The El Paso City Council voted Tuesday to oppose a 27 percent natural gas rate increase requested by Texas Gas Service (TGS). The move comes after a public hearing where residents heard directly from the company and city advisors, culminating in a resolution that followed months of technical review, legal analysis, and community meetings across the city’s districts.
The rejected proposal was part of a broader TGS initiative to consolidate its service areas across West Texas, the Central Gulf region, and the Rio Grande Valley into a single, unified rate structure. The company had argued that it faces a statewide revenue shortfall of $41.1 million, with $28.3 million of that attributed to the West North area, which includes El Paso.
However, a financial analysis commissioned by the city concluded that the consolidation would disproportionately burden El Paso residents. While customers in the city would face an average 27 percent increase, those in other regions—particularly the Rio Grande Valley—would actually see their bills decrease.
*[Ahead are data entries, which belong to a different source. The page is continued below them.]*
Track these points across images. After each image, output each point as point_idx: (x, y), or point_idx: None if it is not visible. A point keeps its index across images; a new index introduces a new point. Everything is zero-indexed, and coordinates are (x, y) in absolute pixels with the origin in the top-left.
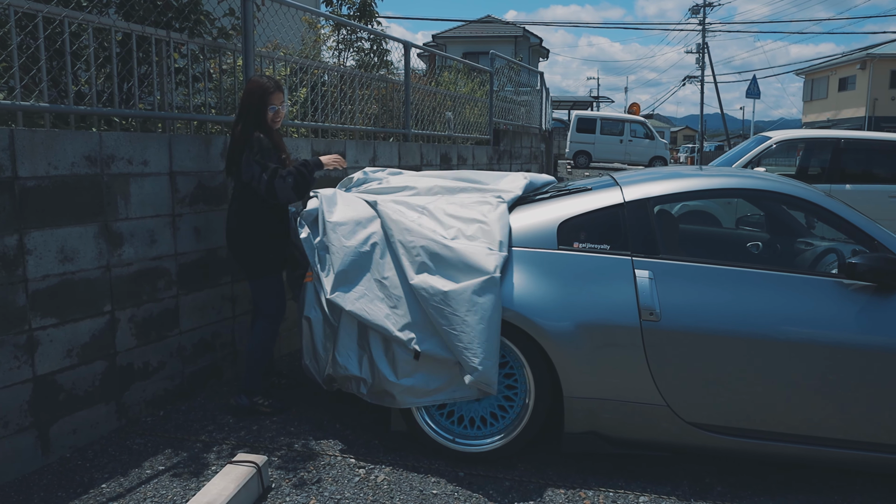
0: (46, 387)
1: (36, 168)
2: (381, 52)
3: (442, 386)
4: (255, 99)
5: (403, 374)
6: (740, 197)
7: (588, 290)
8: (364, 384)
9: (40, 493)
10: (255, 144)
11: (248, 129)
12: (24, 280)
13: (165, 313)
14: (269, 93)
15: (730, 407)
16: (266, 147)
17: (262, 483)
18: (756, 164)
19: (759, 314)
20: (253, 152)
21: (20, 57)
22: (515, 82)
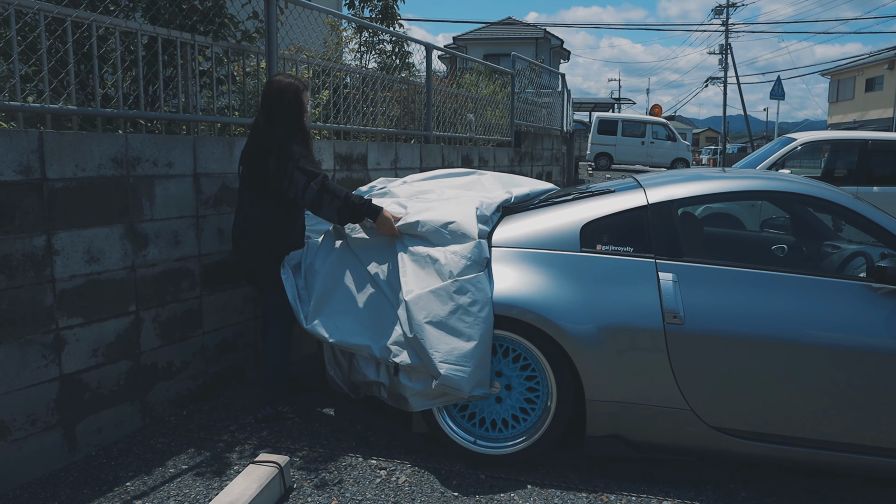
0: (73, 385)
1: (64, 170)
2: (403, 54)
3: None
4: (290, 97)
5: (414, 378)
6: (766, 199)
7: (611, 292)
8: (384, 388)
9: (66, 490)
10: (298, 152)
11: (289, 133)
12: (51, 280)
13: (189, 314)
14: (302, 91)
15: (754, 411)
16: (311, 156)
17: (284, 483)
18: (781, 165)
19: (785, 318)
20: (295, 160)
21: (49, 61)
22: (537, 84)
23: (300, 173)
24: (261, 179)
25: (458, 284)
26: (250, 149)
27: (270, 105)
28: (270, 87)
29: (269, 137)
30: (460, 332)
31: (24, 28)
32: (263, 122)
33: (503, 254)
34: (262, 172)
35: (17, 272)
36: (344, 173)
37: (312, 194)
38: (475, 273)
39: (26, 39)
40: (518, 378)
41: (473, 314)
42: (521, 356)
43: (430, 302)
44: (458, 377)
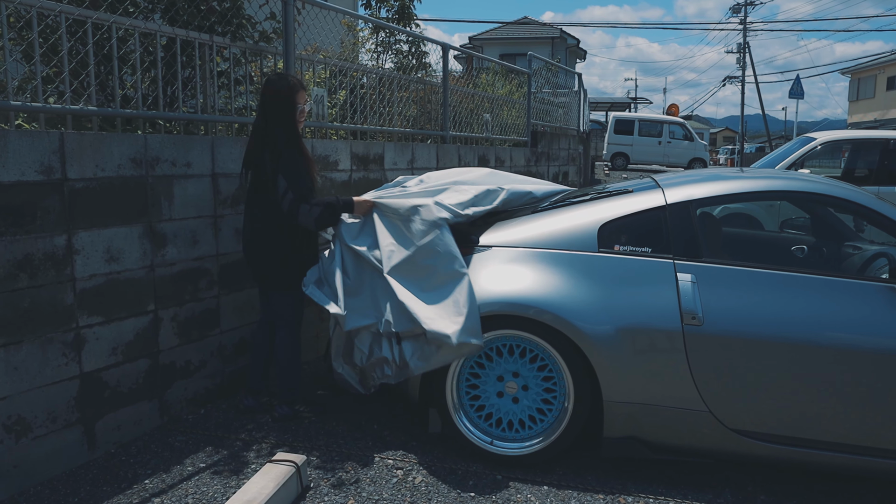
0: (92, 384)
1: (84, 170)
2: (420, 54)
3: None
4: (282, 98)
5: (412, 343)
6: (786, 199)
7: (629, 293)
8: (388, 365)
9: (86, 487)
10: (286, 157)
11: (277, 133)
12: (72, 279)
13: (207, 313)
14: (296, 91)
15: (774, 414)
16: (299, 162)
17: (300, 482)
18: (800, 165)
19: (805, 319)
20: (284, 165)
21: (70, 62)
22: (553, 84)
23: (282, 178)
24: (260, 178)
25: (422, 249)
26: (251, 148)
27: (265, 104)
28: (265, 87)
29: (267, 137)
30: (435, 288)
31: (45, 30)
32: (261, 122)
33: (519, 254)
34: (261, 171)
35: (39, 271)
36: (361, 173)
37: (289, 203)
38: (433, 235)
39: (48, 41)
40: (535, 379)
41: (442, 271)
42: (538, 357)
43: (403, 270)
44: (442, 330)
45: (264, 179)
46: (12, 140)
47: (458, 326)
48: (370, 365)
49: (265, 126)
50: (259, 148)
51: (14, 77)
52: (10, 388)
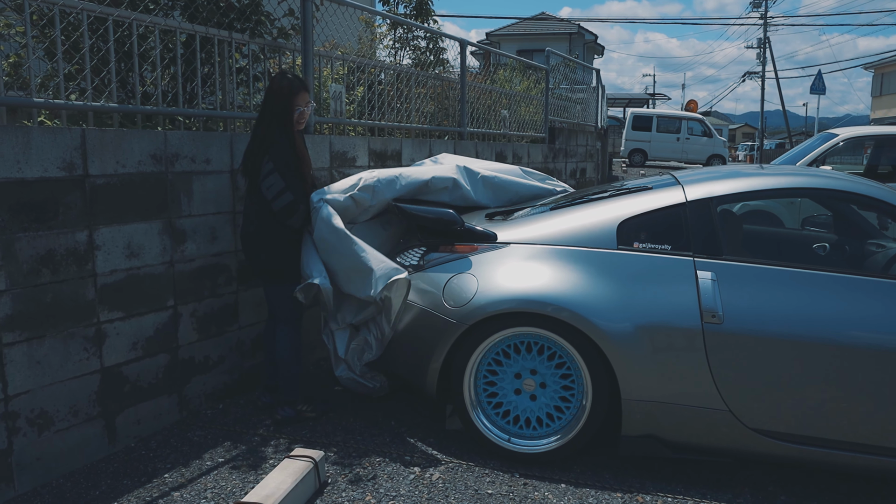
0: (113, 378)
1: (105, 166)
2: (437, 50)
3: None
4: (280, 99)
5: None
6: (808, 197)
7: (648, 290)
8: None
9: (107, 481)
10: (279, 158)
11: (272, 133)
12: (93, 274)
13: (225, 308)
14: (295, 93)
15: (794, 414)
16: (290, 162)
17: (318, 478)
18: (822, 162)
19: (827, 318)
20: (278, 164)
21: (91, 59)
22: (571, 80)
23: (279, 178)
24: (255, 175)
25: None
26: (249, 146)
27: (265, 103)
28: (269, 86)
29: (265, 136)
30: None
31: (67, 27)
32: (261, 119)
33: (537, 251)
34: (256, 169)
35: (61, 266)
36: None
37: (283, 203)
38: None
39: (70, 39)
40: (553, 376)
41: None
42: (556, 354)
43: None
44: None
45: (256, 174)
46: (35, 137)
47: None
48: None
49: (262, 123)
50: (256, 146)
51: (36, 74)
52: (33, 381)
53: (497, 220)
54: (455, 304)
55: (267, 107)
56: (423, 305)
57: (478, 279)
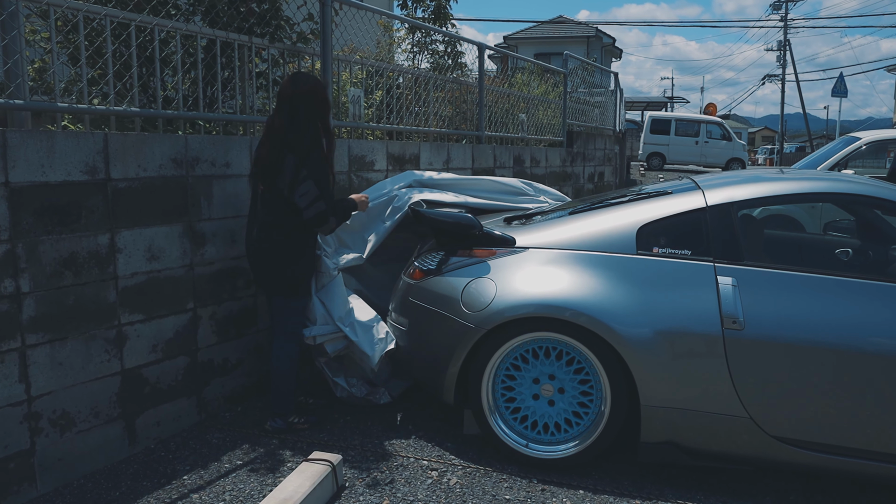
0: (133, 380)
1: (127, 170)
2: (455, 54)
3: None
4: (320, 99)
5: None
6: (831, 201)
7: (668, 296)
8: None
9: (127, 482)
10: (316, 165)
11: (308, 138)
12: (114, 277)
13: (244, 311)
14: (325, 91)
15: (817, 422)
16: (325, 170)
17: (336, 482)
18: (844, 166)
19: (850, 325)
20: (312, 172)
21: (114, 64)
22: (589, 83)
23: (314, 185)
24: (275, 182)
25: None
26: (269, 151)
27: (302, 104)
28: (294, 86)
29: (293, 140)
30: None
31: (90, 33)
32: (284, 123)
33: (556, 255)
34: (276, 175)
35: (83, 269)
36: (397, 173)
37: (316, 211)
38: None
39: (93, 44)
40: (571, 382)
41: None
42: (574, 359)
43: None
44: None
45: (281, 184)
46: (59, 141)
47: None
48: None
49: (290, 128)
50: (278, 151)
51: (60, 79)
52: (55, 383)
53: (515, 225)
54: (473, 309)
55: (304, 110)
56: (441, 310)
57: (496, 284)
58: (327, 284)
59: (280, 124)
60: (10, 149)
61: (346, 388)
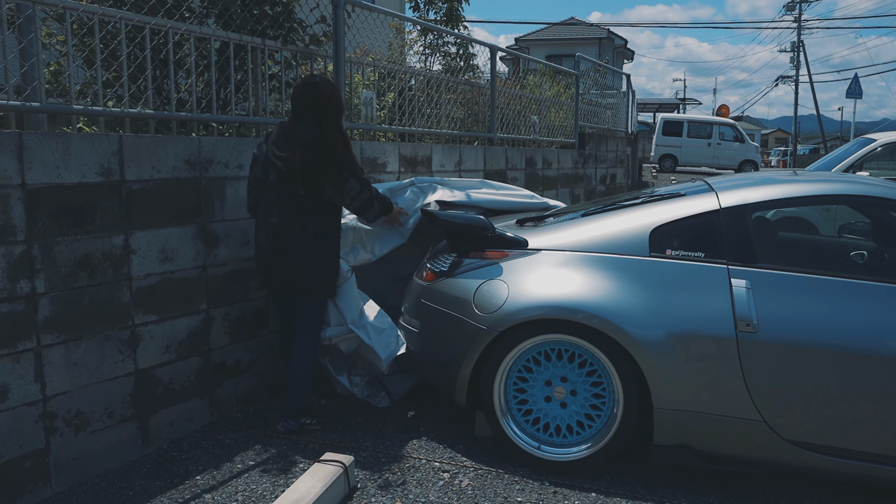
0: (146, 380)
1: (141, 172)
2: (467, 56)
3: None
4: (340, 101)
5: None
6: (846, 203)
7: (681, 298)
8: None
9: (140, 481)
10: (351, 159)
11: (343, 139)
12: (128, 278)
13: (257, 313)
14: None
15: (832, 425)
16: (357, 163)
17: (348, 483)
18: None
19: (866, 328)
20: (352, 167)
21: (128, 67)
22: (601, 85)
23: (355, 182)
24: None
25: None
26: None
27: (324, 107)
28: (318, 91)
29: (324, 143)
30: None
31: (105, 36)
32: (311, 127)
33: (568, 258)
34: (318, 179)
35: (98, 270)
36: (408, 175)
37: (363, 200)
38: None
39: (108, 47)
40: (584, 384)
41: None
42: (587, 362)
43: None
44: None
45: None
46: (74, 143)
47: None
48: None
49: (320, 132)
50: (310, 154)
51: (75, 82)
52: (70, 383)
53: (528, 227)
54: (485, 311)
55: (328, 113)
56: (454, 312)
57: (508, 286)
58: (340, 286)
59: (306, 129)
60: (27, 151)
61: (347, 388)
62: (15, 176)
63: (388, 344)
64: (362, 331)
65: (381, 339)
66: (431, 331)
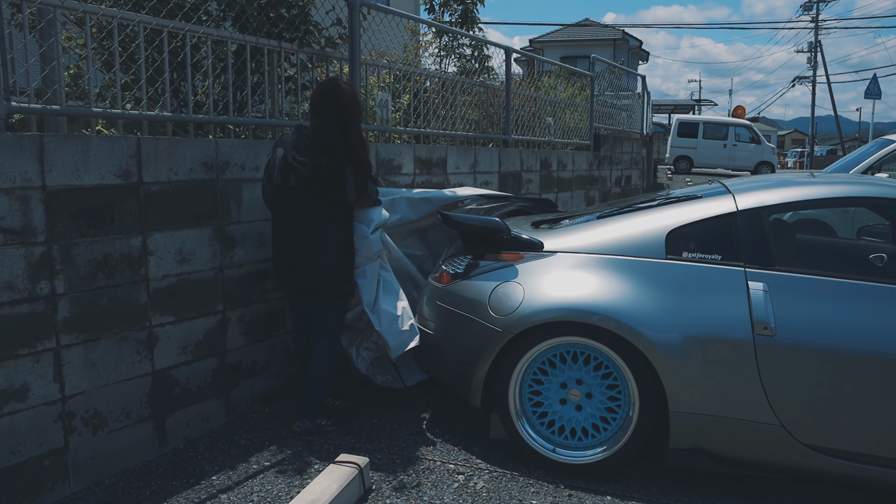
0: (163, 381)
1: (159, 173)
2: (482, 57)
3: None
4: (359, 105)
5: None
6: (865, 206)
7: (698, 301)
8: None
9: (157, 481)
10: (369, 162)
11: (363, 141)
12: (146, 279)
13: (272, 314)
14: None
15: (850, 430)
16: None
17: (363, 484)
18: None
19: (885, 332)
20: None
21: (146, 70)
22: (616, 86)
23: (373, 184)
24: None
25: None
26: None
27: (345, 111)
28: (341, 94)
29: (349, 147)
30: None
31: (124, 39)
32: (333, 130)
33: (584, 260)
34: (340, 182)
35: (116, 271)
36: (424, 177)
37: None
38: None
39: (126, 50)
40: (599, 387)
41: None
42: (602, 364)
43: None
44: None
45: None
46: (94, 145)
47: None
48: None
49: (342, 135)
50: (333, 159)
51: (94, 85)
52: (88, 383)
53: (543, 229)
54: (501, 313)
55: (349, 118)
56: (469, 314)
57: (524, 288)
58: (361, 266)
59: (329, 134)
60: (47, 153)
61: (353, 359)
62: (36, 178)
63: (398, 333)
64: (375, 315)
65: (392, 327)
66: (447, 332)
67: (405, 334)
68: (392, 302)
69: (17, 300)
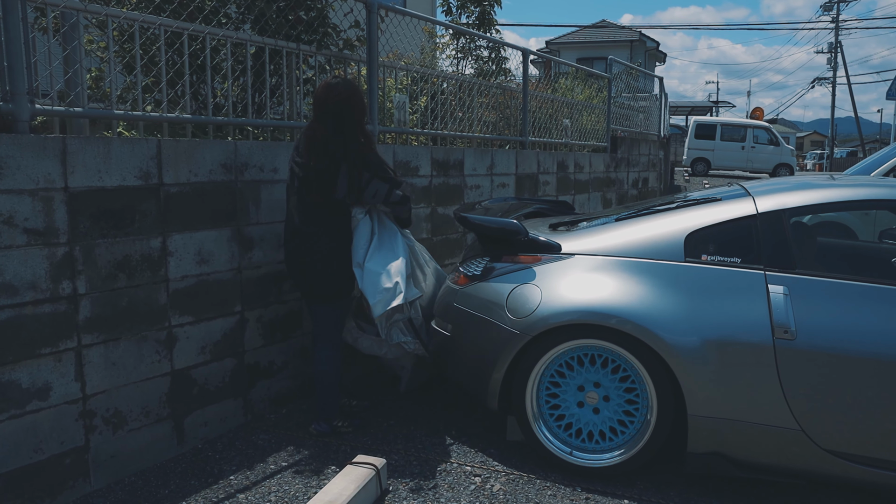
0: (182, 381)
1: (178, 175)
2: (499, 59)
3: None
4: (360, 104)
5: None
6: (887, 209)
7: (717, 304)
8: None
9: (176, 480)
10: (376, 164)
11: (366, 140)
12: (165, 280)
13: (290, 315)
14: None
15: (872, 436)
16: (384, 165)
17: (380, 485)
18: None
19: None
20: (378, 168)
21: (167, 72)
22: (633, 88)
23: (382, 182)
24: (335, 193)
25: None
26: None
27: (348, 109)
28: (345, 90)
29: (347, 146)
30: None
31: (145, 43)
32: (331, 131)
33: (601, 262)
34: (333, 182)
35: (136, 272)
36: (441, 179)
37: (396, 199)
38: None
39: (147, 53)
40: (617, 390)
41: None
42: (620, 367)
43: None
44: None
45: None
46: (115, 147)
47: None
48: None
49: (341, 135)
50: (330, 159)
51: (115, 87)
52: (108, 382)
53: (561, 231)
54: (518, 315)
55: (348, 116)
56: (486, 316)
57: (541, 290)
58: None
59: (324, 134)
60: (70, 155)
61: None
62: (58, 179)
63: (378, 290)
64: (359, 270)
65: (373, 282)
66: (464, 335)
67: (386, 291)
68: (381, 261)
69: (40, 300)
Experts hired by the city contended that TGS’s proposal does not accurately reflect the actual infrastructure costs or the specific service conditions in El Paso.
With the City Council’s formal rejection, the case will now be escalated to the Texas Railroad Commission, the state’s regulatory body, which is expected to issue a final ruling in early 2026. In the interim, the city administration has stated it will remain in negotiations with TGS and other involved parties to explore alternative solutions that avoid a disproportionate financial impact on local users.
City officials affirmed their commitment to presenting a robust case before the state commission to ensure any future rate adjustment is both balanced and appropriate for the El Paso community.